Die Europäische Union muss weiter ein Stabilitätsanker sein
Wo der Westen ein Machtvakuum hinterlässt, treten andere Spieler auf die Szene. Auf dem Balkan beispielsweise sollte die EU wieder Profil zeigen.
Europa erweckt derzeit den Eindruck, vor allem mit sich selbst beschäftigt zu sein. Das Brexit-Drama bindet viele politische Energien. Die EU-Wahl bringt einen Kampf zwischen pro- und antieuropäischen Kräften. Reformvorreiter Emmanuel Macron wird gebremst durch eine Bürgerrevolte im eigenen Land.

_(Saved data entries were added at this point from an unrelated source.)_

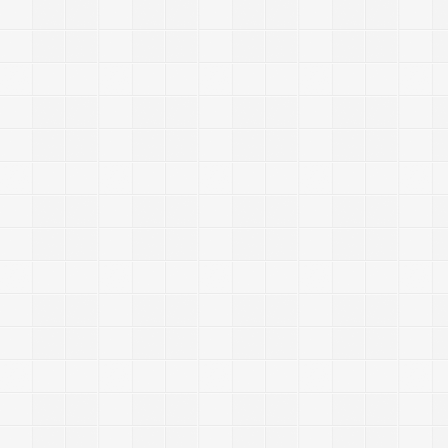
-
-
-
-
-
-
-
-
-
-
-
-
-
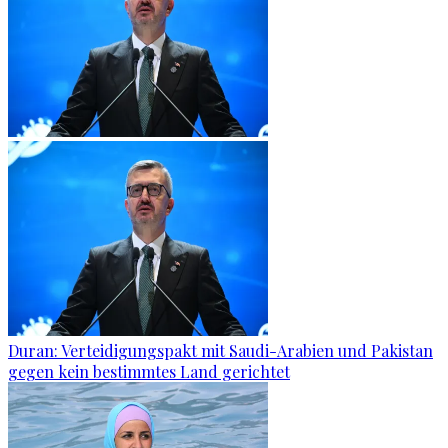
Duran: Verteidigungspakt mit Saudi-Arabien und Pakistan
gegen kein bestimmtes Land gerichtet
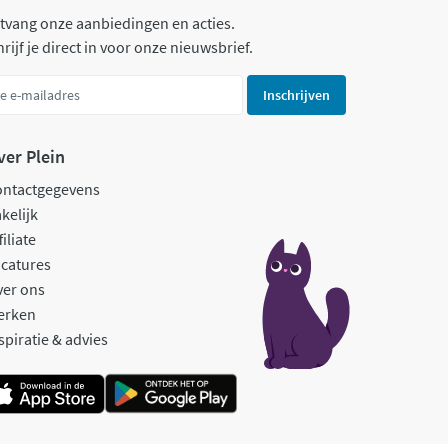
tvang onze aanbiedingen en acties.
rijf je direct in voor onze nieuwsbrief.
Inschrijven
ver Plein
ontactgegevens
kelijk
filiate
catures
ver ons
erken
spiratie & advies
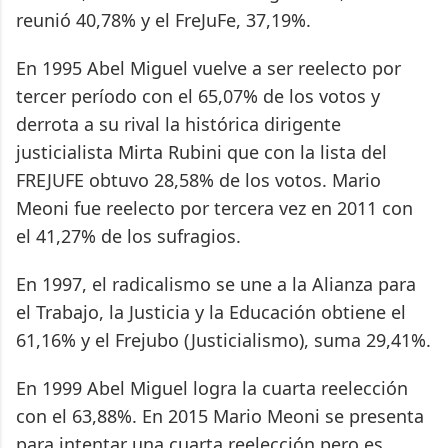
reunió 40,78% y el FreJuFe, 37,19%.
En 1995 Abel Miguel vuelve a ser reelecto por
tercer período con el 65,07% de los votos y
derrota a su rival la histórica dirigente
justicialista Mirta Rubini que con la lista del
FREJUFE obtuvo 28,58% de los votos. Mario
Meoni fue reelecto por tercera vez en 2011 con
el 41,27% de los sufragios.
En 1997, el radicalismo se une a la Alianza para
el Trabajo, la Justicia y la Educación obtiene el
61,16% y el Frejubo (Justicialismo), suma 29,41%.
En 1999 Abel Miguel logra la cuarta reelección
con el 63,88%. En 2015 Mario Meoni se presenta
para intentar una cuarta reelección pero es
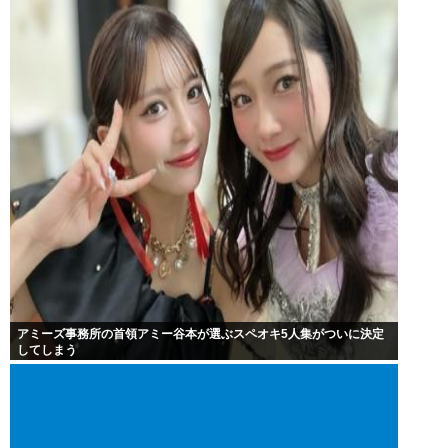
アミーズ事務所の首領アミー谷本が選ぶスペオキ5人集がついに決定
してしまう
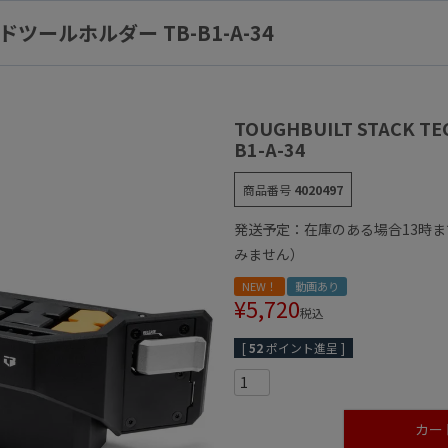
ハンドツールホルダー TB-B1-A-34
TOUGHBUILT STACK 
B1-A-34
商品番号
4020497
発送予定：在庫のある場合13時
みません）
NEW！
動画あり
¥
5,720
税込
[
52
ポイント進呈 ]
カー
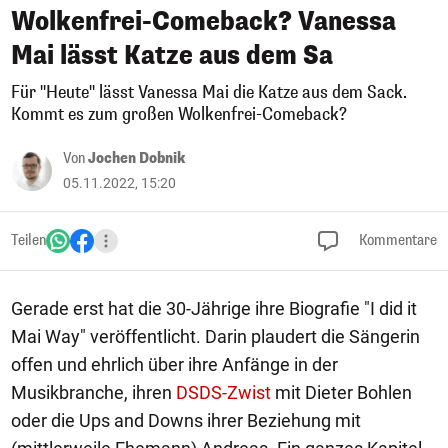
Wolkenfrei-Comeback? Vanessa
Mai lässt Katze aus dem Sa
Für "Heute" lässt Vanessa Mai die Katze aus dem Sack.
Kommt es zum großen Wolkenfrei-Comeback?
Von
Jochen Dobnik
05.11.2022, 15:20
Teilen
Kommentare
Gerade erst hat die 30-Jährige ihre Biografie "I did it
Mai Way" veröffentlicht. Darin plaudert die Sängerin
offen und ehrlich über ihre Anfänge in der
Musikbranche, ihren
DSDS-Zwist
mit Dieter Bohlen
oder die Ups and Downs ihrer Beziehung mit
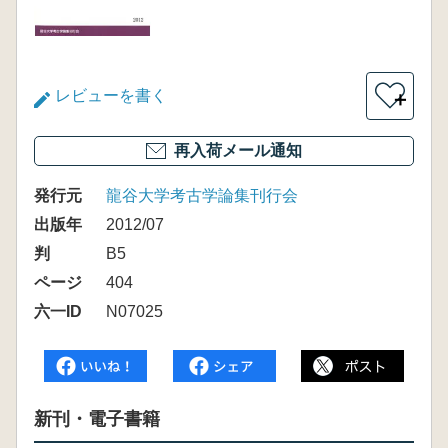
レビューを書く
＋
再入荷メール通知
発行元
龍谷大学考古学論集刊行会
出版年
2012/07
判
B5
ページ
404
六一ID
N07025
新刊・電子書籍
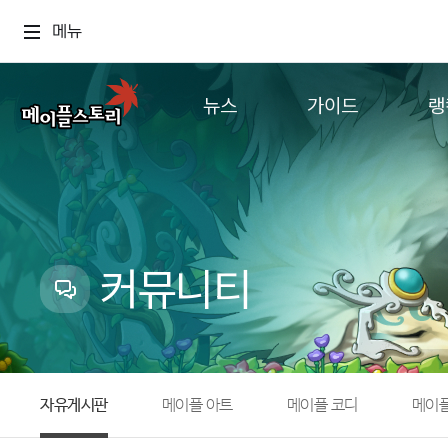
메뉴
뉴스
가이드
랭
공지사항
게임정보
월드
업데이트
직업소개
컨텐츠
이벤트
확률형 아이템
캐시샵 공지
NEXON NOW
커뮤니티
메이플 알림판
추가정보
with maple
자유게시판
메이플 아트
메이플 코디
메이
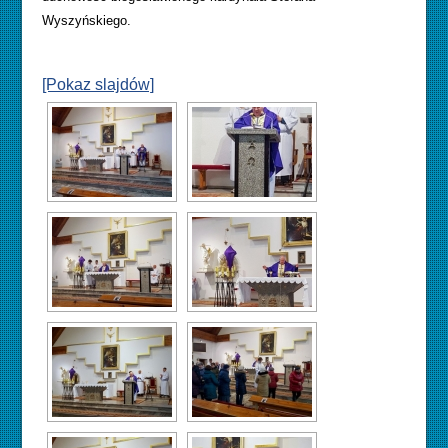
Wyszyńskiego.
[Pokaz slajdów]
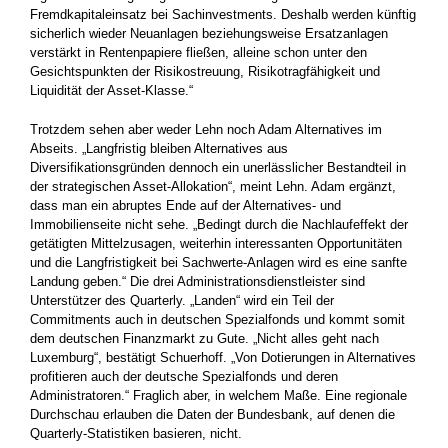
Fremdkapitaleinsatz bei Sachinvestments. Deshalb werden künftig
sicherlich wieder Neuanlagen beziehungsweise Ersatzanlagen
verstärkt in Rentenpapiere fließen, alleine schon unter den
Gesichtspunkten der Risikostreuung, Risikotragfähigkeit und
Liquidität der Asset-Klasse.“
Trotzdem sehen aber weder Lehn noch Adam Alternatives im
Abseits. „Langfristig bleiben Alternatives aus
Diversifikationsgründen dennoch ein unerlässlicher Bestandteil in
der strategischen Asset-Allokation“, meint Lehn. Adam ergänzt,
dass man ein abruptes Ende auf der Alternatives- und
Immobilienseite nicht sehe. „Bedingt durch die Nachlaufeffekt der
getätigten Mittelzusagen, weiterhin interessanten Opportunitäten
und die Langfristigkeit bei Sachwerte-Anlagen wird es eine sanfte
Landung geben.“ Die drei Administrationsdienstleister sind
Unterstützer des Quarterly. „Landen“ wird ein Teil der
Commitments auch in deutschen Spezialfonds und kommt somit
dem deutschen Finanzmarkt zu Gute. „Nicht alles geht nach
Luxemburg“, bestätigt Schuerhoff. „Von Dotierungen in Alternatives
profitieren auch der deutsche Spezialfonds und deren
Administratoren.“ Fraglich aber, in welchem Maße. Eine regionale
Durchschau erlauben die Daten der Bundesbank, auf denen die
Quarterly-Statistiken basieren, nicht.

Nicht stark, sondern schwach wirkt das politisch organisierte Europa. Seine Strahlkraft zum Beispiel auf dem Balkan lässt nach. Das hat auch damit zu tun, dass nach dem EU-Beitritt Sloweniens und Kroatiens die Beitrittsperspektiven für die Kandidatenländer in der Region in immer weitere Ferne rücken.

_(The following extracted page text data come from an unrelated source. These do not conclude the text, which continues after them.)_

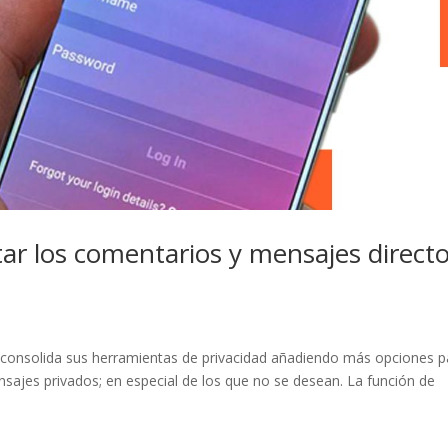
tar los comentarios y mensajes direct
al consolida sus herramientas de privacidad añadiendo más opciones p
sajes privados; en especial de los que no se desean. La función de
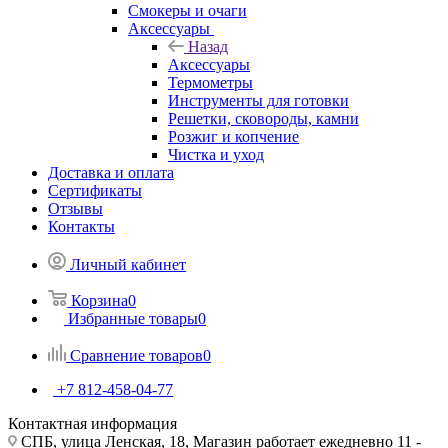
Смокеры и очаги
Аксессуары
Назад
Аксессуары
Термометры
Инструменты для готовки
Решетки, сковороды, камни
Розжиг и копчение
Чистка и уход
Доставка и оплата
Сертификаты
Отзывы
Контакты
Личный кабинет
Корзина
0
Избранные товары
0
Сравнение товаров
0
+7 812-458-04-77
Контактная информация
СПБ, улица Ленская, 18, Магазин работает ежедневно 11 -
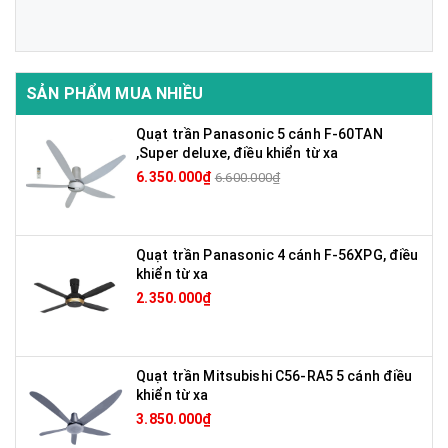
SẢN PHẨM MUA NHIỀU
Quạt trần Panasonic 5 cánh F-60TAN
,Super deluxe, điều khiển từ xa
6.350.000₫
6.600.000₫
Quạt trần Panasonic 4 cánh F-56XPG, điều
khiển từ xa
2.350.000₫
Quạt trần Mitsubishi C56-RA5 5 cánh điều
khiển từ xa
3.850.000₫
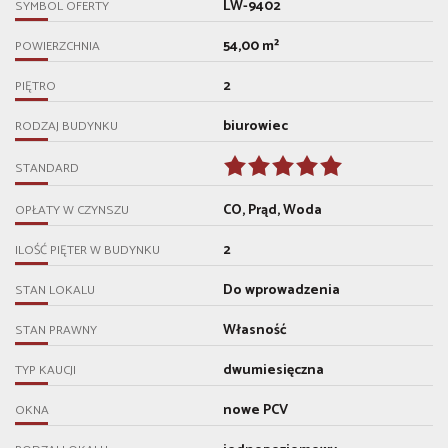
LW-9402
SYMBOL OFERTY
54,00 m²
POWIERZCHNIA
2
PIĘTRO
biurowiec
RODZAJ BUDYNKU
STANDARD
CO, Prąd, Woda
OPŁATY W CZYNSZU
2
ILOŚĆ PIĘTER W BUDYNKU
Do wprowadzenia
STAN LOKALU
Własność
STAN PRAWNY
dwumiesięczna
TYP KAUCJI
nowe PCV
OKNA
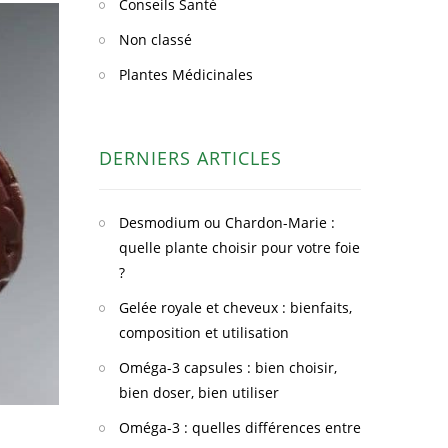
Conseils Santé
Non classé
Plantes Médicinales
DERNIERS ARTICLES
Desmodium ou Chardon-Marie :
quelle plante choisir pour votre foie
?
Gelée royale et cheveux : bienfaits,
composition et utilisation
Oméga-3 capsules : bien choisir,
bien doser, bien utiliser
Oméga-3 : quelles différences entre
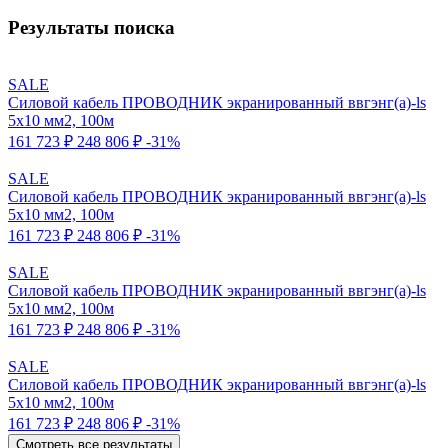
Результаты поиска
SALE
Силовой кабель ПРОВОДНИК экранированный ввгэнг(a)-ls
5x10 мм2, 100м
161 723 ₽
248 806 ₽
-31%
SALE
Силовой кабель ПРОВОДНИК экранированный ввгэнг(a)-ls
5x10 мм2, 100м
161 723 ₽
248 806 ₽
-31%
SALE
Силовой кабель ПРОВОДНИК экранированный ввгэнг(a)-ls
5x10 мм2, 100м
161 723 ₽
248 806 ₽
-31%
SALE
Силовой кабель ПРОВОДНИК экранированный ввгэнг(a)-ls
5x10 мм2, 100м
161 723 ₽
248 806 ₽
-31%
Смотреть все результаты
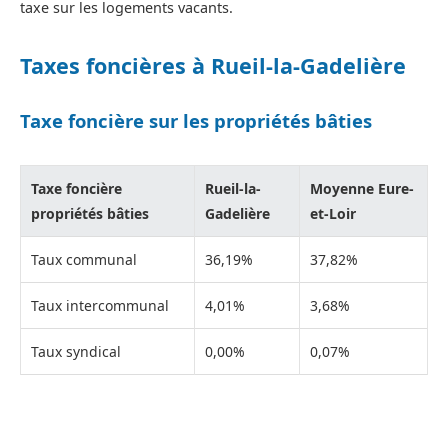
taxe sur les logements vacants.
Taxes foncières à Rueil-la-Gadelière
Taxe foncière sur les propriétés bâties
Taxe foncière
Rueil-la-
Moyenne Eure-
propriétés bâties
Gadelière
et-Loir
Taux communal
36,19%
37,82%
Taux intercommunal
4,01%
3,68%
Taux syndical
0,00%
0,07%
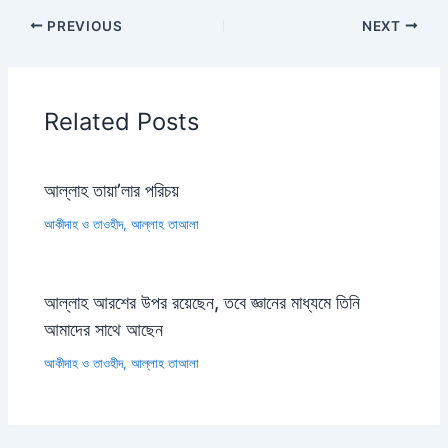
PREVIOUS
NEXT
Related Posts
আল্লাহ তায়া’লার পরিচয়
আকীদাহ ও তাওহীদ
,
আল্লাহ তাআলা
আল্লাহ আরশের উপর রয়েছেন, তবে জ্ঞানের মাধ্যমে তিনি
আমাদের সাথে আছেন
আকীদাহ ও তাওহীদ
,
আল্লাহ তাআলা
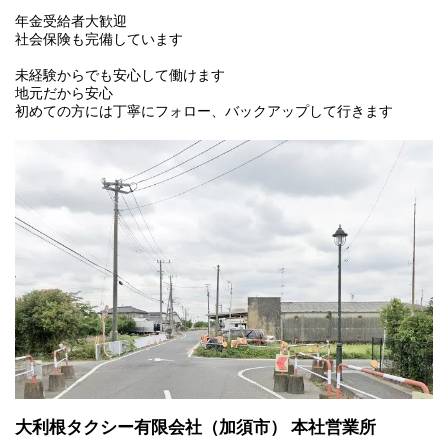
年金受給者大歓迎
社会保険も完備しています
未経験からでも安心して働けます
地元だから安心
初めての方には丁寧にフォロー、バックアップして行きます
大利根タクシー有限会社（加須市）
本社営業所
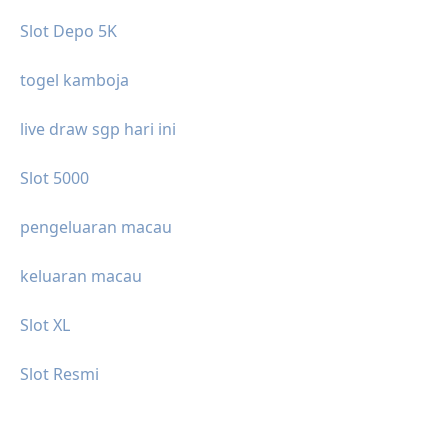
Slot Depo 5K
togel kamboja
live draw sgp hari ini
Slot 5000
pengeluaran macau
keluaran macau
Slot XL
Slot Resmi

Nach dem „überstürzten“Beitritt der dafür noch nicht „reifen“Bewerber Rumänien und Bulgarien zögert der Klub in Brüssel mit einer weiteren Erweiterung der Union. Das verstärkt auf dem Balkan das Gefühl, auf absehbare Zeit im Wartesaal der EU sitzen zu müssen. Dies gilt besonders für Bosnien-Herzegowina, wo der andauernde Konflikt zwischen Serbischer Republik und Muslimisch-Kroatischer Föderation den Staatsbetrieb blockiert.
Aber nichts hat sich geändert an der Maxime der EU-Ausdehnung, man müsse Stabilität nach außen exportieren, um zu verhindern, dass man Instabilität importiert. Noch immer ist die EU der wichtigste Bezugspunkt für die Balkanstaaten. Aber die EU-Begeisterung in der Region ist geschwunden. Das öffnet anderen politischen Akteuren Tür und Tor.
Russland sucht seinen geostrategischen Einfluss in Südosteuropa auszubauen. Moskau will damit den NATO-Beitritt von Balkanstaaten verhindern – was im Fall von Montenegro misslungen ist. Im EU-Beitrittsland Serbien, wo der Westen wirtschaftlich stark engagiert ist, tritt Russland in eine direkte Konkurrenz mit der Europäischen Union. Es nutzt dafür kulturell-religiöse Bande, die Rolle als Rohstofflieferant und die Parteinahme im weiter schwelenden Streit Belgrads mit dem Kosovo.
Die Türkei streckt ebenfalls ihre Fühler nach der Balkanregion aus. Präsident Recep Tayyip Erdoğan, der sich zusehends als Erbe der Osmanen inszeniert, verstärkt wie Saudi-Arabien seinen Einfluss vor allem auf die muslimisch geprägten Balkanbürger.
Auch die Volksrepublik China greift längst nach der Balkanregion. Mit den Projekten der Infrastruktur-Initiative „Neue Seidenstraße“will sie nicht nur ihre Waren nach Europa schleusen, sondern auch europäische Kreditempfänger in politische Abhängigkeit bringen. Das „16 plus 1“-Format dient als Hebel dafür, Staaten Südost- und Ostmitteleuropas in den Einflussbereich Pekings zu zerren.
Man sieht, dass der Westen im neuen multipolaren System auf dem Globus an Einfluss einbüßt. Nicht nur der weltpolitische Rückzug der USA unter Präsident Donald Trump begünstigt den Vormarsch der Konkurrenten, sondern auch das verblassende Vorbild der EU.